Море лениво шелестело длинной, пологой, мутно-зеленой волной, плавно покачивавшей «Макарова». Впрочем, цвет волны можно было рассмотреть только у самого борта. Дальше все расплывалось и таяло в молочной жиже непроглядного тумана, душного и вязкого, как вата.

Мостик «Макарова» тихо подрагивал от работы машины. Было тихо. Махотин, артиллерист и комиссар стояли у обвеса.

— Эскадренный ход пять с половиной узлов… Лихо! — вздохнул артиллерист. — Прямо неслыханная скорость.

— Поспешишь — людей насмешишь, — сурово ответил комиссар, подымая к глазам бинокль. Это был привычный, но совершенно бесполезный в данной обстановке жест. Как известно, бинокль в тумане столь же помогает зрению, как мертвому аспирин.

— По счислению мы в трех милях от Старо-Теречного, — сказал Махотин. — Все идет, как нужно.

Он сказал это спокойно и небрежно, по сейчас же обернулся к корме, и в глазах его мелькнула тщательно скрываемая от других тревога. Он был очень молодым командиром и волновался. Его беспокоили идущие сзади буксиры. Если механизмы «Макарова», флагманского корабля отряда, частенько пошаливали, то машины буксиров уже не внушали никакого доверия. В таком тумане ничего не стоило растерять отряд, Махотин мотнул головой и с тоской подумал о том времени, когда в море выходили огромные могучие боевые корабли с мощными механизмами, с налаженной радиосвязью, туманными буями и прочими приспособлениями, обеспечивающими безотказное наблюдение флагмана за всеми судами эскадры. Но сейчас же он устыдился своего малодушия.

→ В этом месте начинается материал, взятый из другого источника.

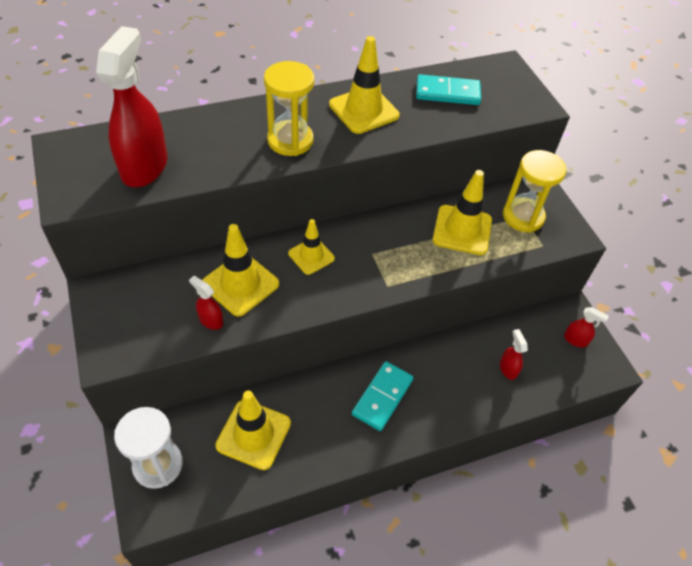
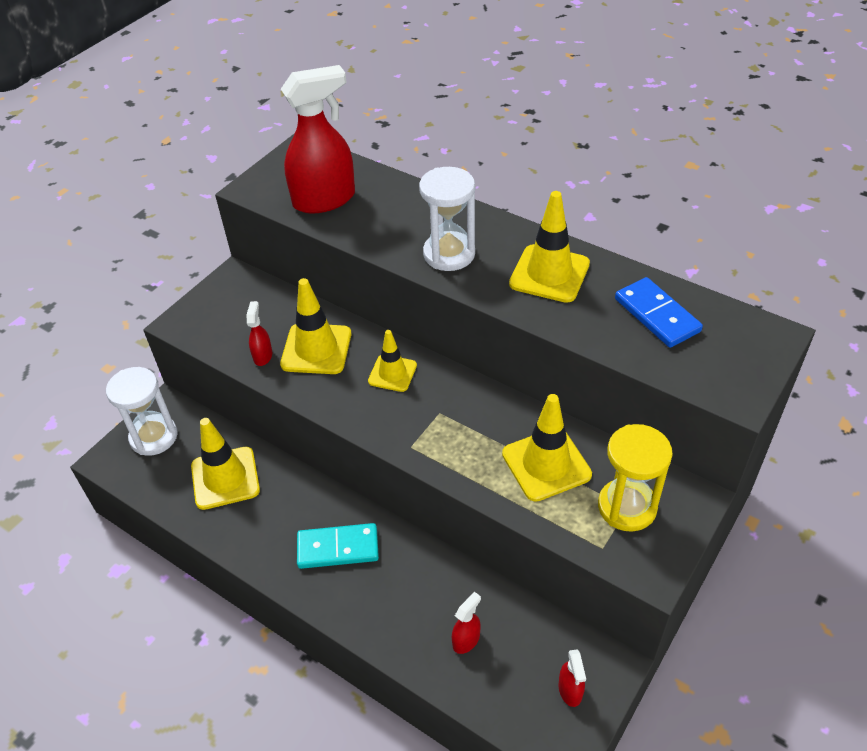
camera: 60 degrees right, 5 degrees down
(290, 140) = (449, 254): yellow hourglass -> white hourglass
(447, 93) = (657, 315): turquoise domino -> blue domino

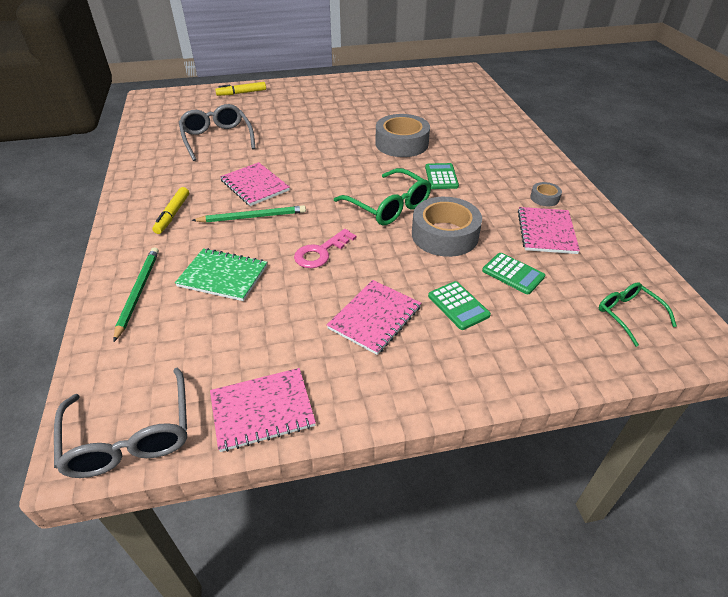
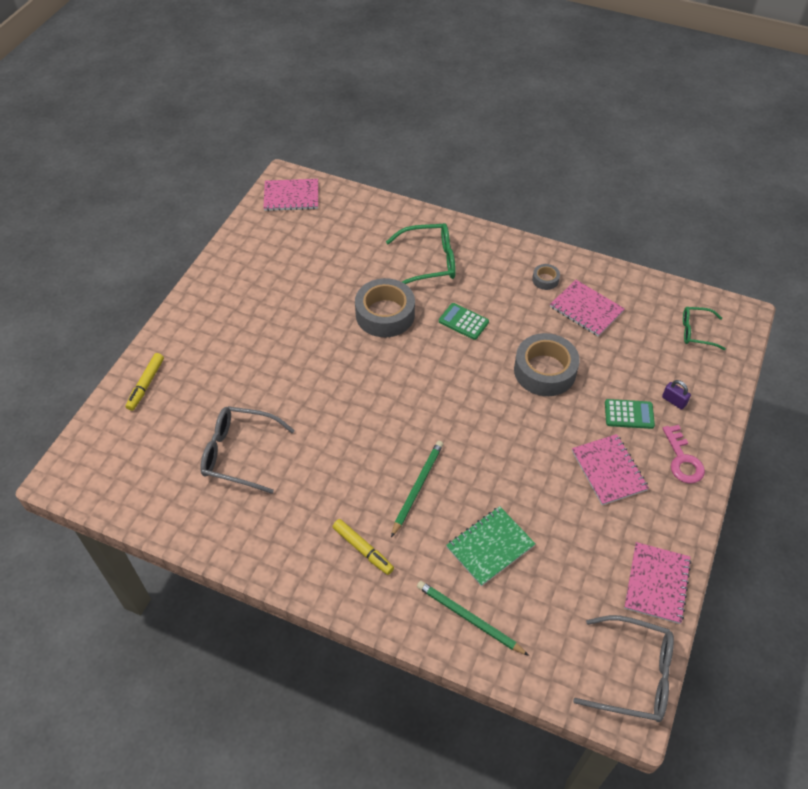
camera: 55 degrees left, 10 degrees up
(254, 185) = (364, 462): pink notebook -> pink notebook (291, 196)
(321, 252) = (507, 463): pink key -> pink key (682, 460)
(389, 206) = (478, 382): green glasses -> green glasses (429, 262)
(513, 274) = (617, 361): green calculator -> none
(514, 332) = (674, 401): none -> purple padlock

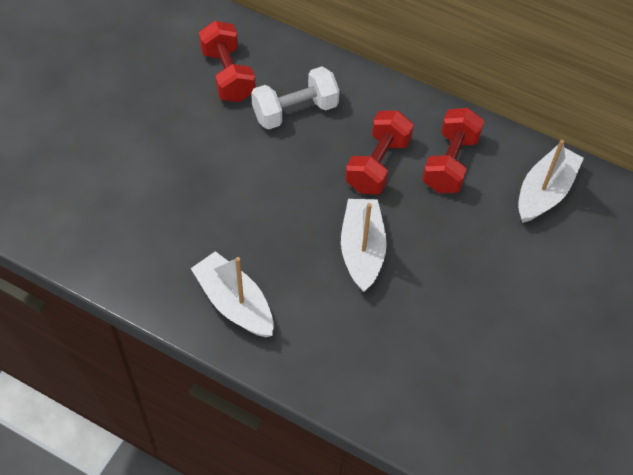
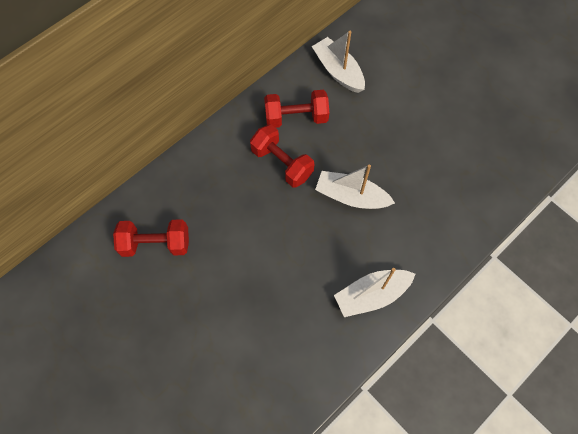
camera: 70 degrees left, 10 degrees up
(295, 111) = (212, 204): white dumbbell -> none
(450, 163) = (296, 117): red dumbbell -> red dumbbell turned 45 degrees counterclockwise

Он со вздохом взглянул на палубу «Макарова». Конечно, «корабль» особенный, и отряд из ряда вой выходящий, но ответственность от этого не уменьшается, а возрастает. Ему доверили судьбу судов и людей, и нужно оправдать это доверие. И неожиданно Махотин почувствовал волнующую гордость за этот небывалый отряд, над которым сам он подсмеивался и которому придумывал смешные и обидные названия.

Впереди начало светлеть. Сквозь молочную голубизну тумана брызнул нежно-лимонный свет, от которого зазолотились верхушки волн.

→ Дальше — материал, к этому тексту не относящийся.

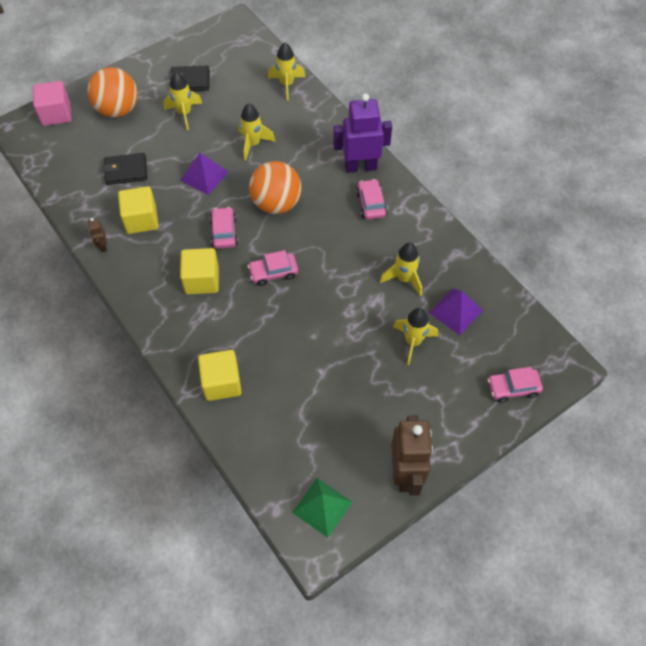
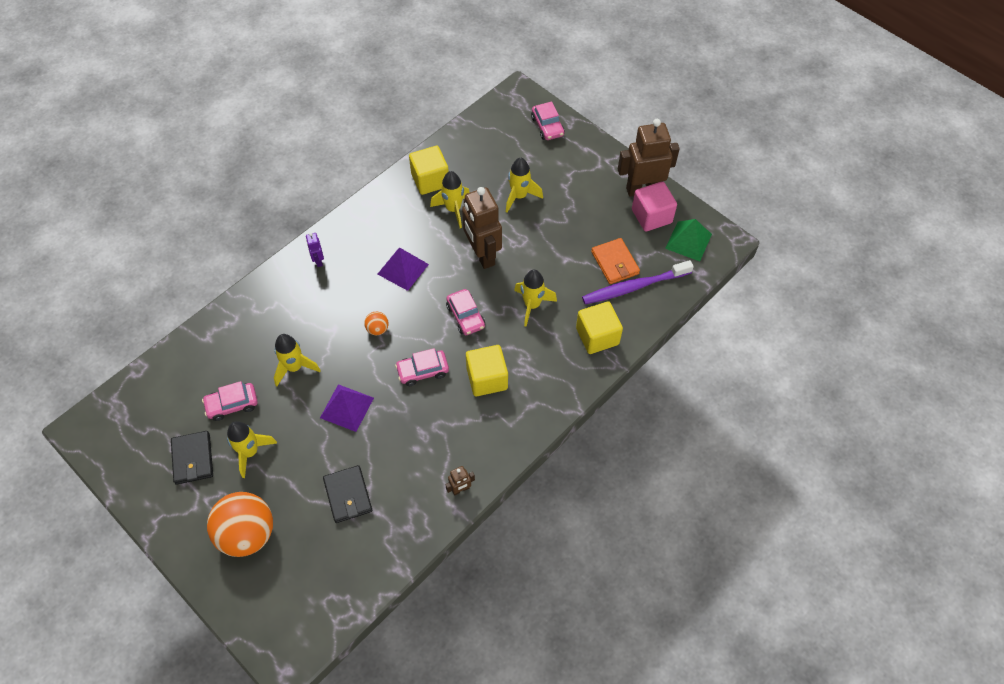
camera: 100 degrees left, 0 degrees up
(56, 114) = (259, 612): pink cube -> pink cube (651, 216)
(141, 220) = (418, 458): yellow cube -> yellow cube (430, 180)
(272, 433) = (634, 287): none -> purple toothbrush
(276, 203) = (377, 329): orange ball -> orange ball, size x0.43
(287, 85) = (198, 350): yellow rocket -> yellow rocket (532, 305)
(308, 419) = (615, 263): none -> orange wallet
(342, 296) = (482, 255): none -> brown robot
(360, 166) = (318, 261): purple robot -> purple robot, size x0.44
(371, 204) = (367, 246): pink car -> pink car (232, 404)
(456, 311) = (481, 168): purple pyramid -> purple pyramid (403, 269)

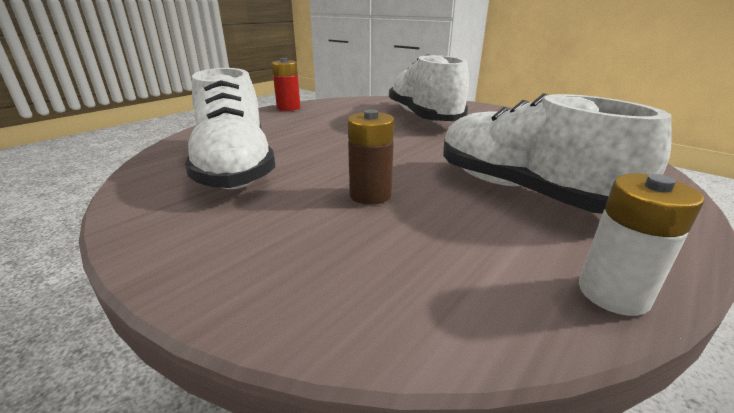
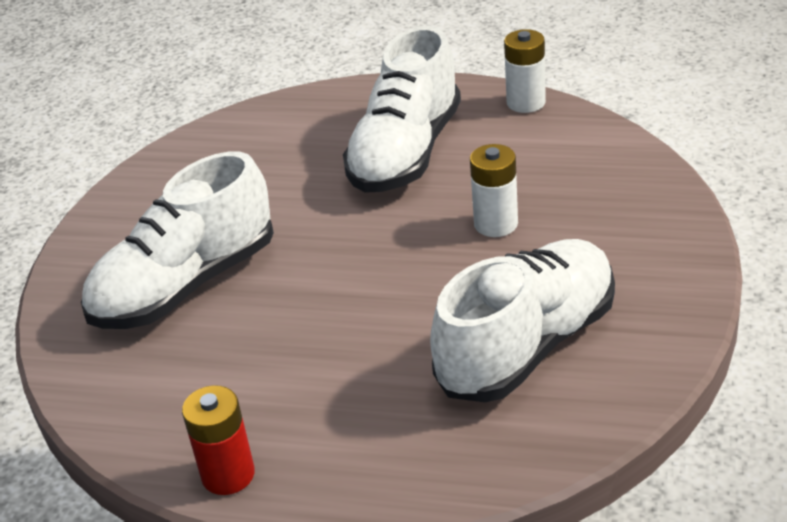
camera: 115 degrees left, 10 degrees up
(370, 195) = (496, 224): brown battery -> white battery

И вдруг туман, как волшебная лепта, свился, заколыхался и уплыл вверх. За ним открылся низкий унылый берег, орозовленный восходящим солнцем. Длинная песчаная коса «тянулась далеко налево. Дальше — белая стрелка маяка. Еще дальше… Махотин вздернул плечи и вскинул бинокль. Окуляры заплясали перед ним, и в их хрустальной воде он ясно увидел то, что взвинтило его. За косой вставал, словно голый, лишенный веток и зелени, строевой лес. Это были мачты. Их было много, и по размерам они принадлежали крупным судам.

Махотин снова оглянулся на корму. Оба буксира благополучно дымили в струе «Макарова», даже прилично держа строевые интервалы. От сознания, что весь отряд вместе, сразу стало теплее и проще. Махотин повернулся к комиссару.

— Разрешите доложить, товарищ комиссар. Противник на видимости, — сказал он подчеркнуто «отчетливо и на «вы», хотя трехмесячная совместная горячка формирования отряда давно сдружила комиссара с командиром, и они давно были на «ты».

Комиссар тоже смотрел в бинокль и молчал. Глухо пофыркивала под ногами машина, и легкий ветерок свистел в штагах.

— Много, — сказал комиссар, опуская наконец бинокль. — Кажись, весь белый флот собрался. Может, господин Бичерахов именины празднует и господа офицеры в гости к нему пожаловали.

Молчавший артиллерист рывком надвинул на лоб фуражку.

— Это не боевые суда, — ворчливо буркнул он, вглядываясь, — похоже на транспорты.

— Может, и транспорты, да при транспортах конвой есть? А раз есть, так его на нашу эскадру хватит, — ответил комиссар. — Не нарваться бы. Кораблики беречь надо.

— Что ж, поворачивать назад? — вызывающе и зло спросил Махотин…

Комиссар прищурился и исподлобья поглядел на командира.

— Надо будет — и повернем, — голос его стал резким. — Запарывать отряд нам не приказано. Подойдем ближе. Если увидим что-нибудь такое — дадим назад.

Махотин пожал плечами: чудит комиссар. Все равно, если здесь хоть одна белая канонерка или крейсер — уходить не придется. Белые ходят до двенадцати узлов, а его знаменитый отряд едва натянет шесть. В это мгновение он снова озлился на свои корабли. Действительно, не флот, а «утраченная иллюзия».

Он взглянул с мостика вниз. Команда жалась к бортам, разглядывая скопище мачт за косой. Это был непорядок. Махотин перегнулся через обвес.

— Уважаемые товарищи, — произнес он ехидно-вежливым голосом, — разрешите узнать, что у нас — военный кораблик или прогулочная яхточка для дамочек? Не потрудитесь ли вы сойти с палубки в низочки.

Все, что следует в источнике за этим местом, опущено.